▶ **ENTRIES SUPPLIED**:
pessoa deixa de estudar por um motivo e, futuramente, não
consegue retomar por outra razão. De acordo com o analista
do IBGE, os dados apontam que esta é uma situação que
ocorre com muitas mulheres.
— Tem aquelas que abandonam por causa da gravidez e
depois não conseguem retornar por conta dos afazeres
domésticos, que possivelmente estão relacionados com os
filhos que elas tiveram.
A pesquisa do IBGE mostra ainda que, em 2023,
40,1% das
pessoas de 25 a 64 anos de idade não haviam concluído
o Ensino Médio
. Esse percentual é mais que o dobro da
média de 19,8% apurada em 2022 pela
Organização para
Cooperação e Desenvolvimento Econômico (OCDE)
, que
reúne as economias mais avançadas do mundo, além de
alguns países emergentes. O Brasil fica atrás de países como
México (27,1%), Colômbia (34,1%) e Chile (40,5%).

▶ **REQUIREMENT**: Set down the line that contains "filhos que elas tiveram." exactly. Do the same for each later line of the data, through the end, and add nothing.

▶ **FINISHED EXERCISE**:
filhos que elas tiveram.
A pesquisa do IBGE mostra ainda que, em 2023,
40,1% das
pessoas de 25 a 64 anos de idade não haviam concluído
o Ensino Médio
. Esse percentual é mais que o dobro da
média de 19,8% apurada em 2022 pela
Organização para
Cooperação e Desenvolvimento Econômico (OCDE)
, que
reúne as economias mais avançadas do mundo, além de
alguns países emergentes. O Brasil fica atrás de países como
México (27,1%), Colômbia (34,1%) e Chile (40,5%).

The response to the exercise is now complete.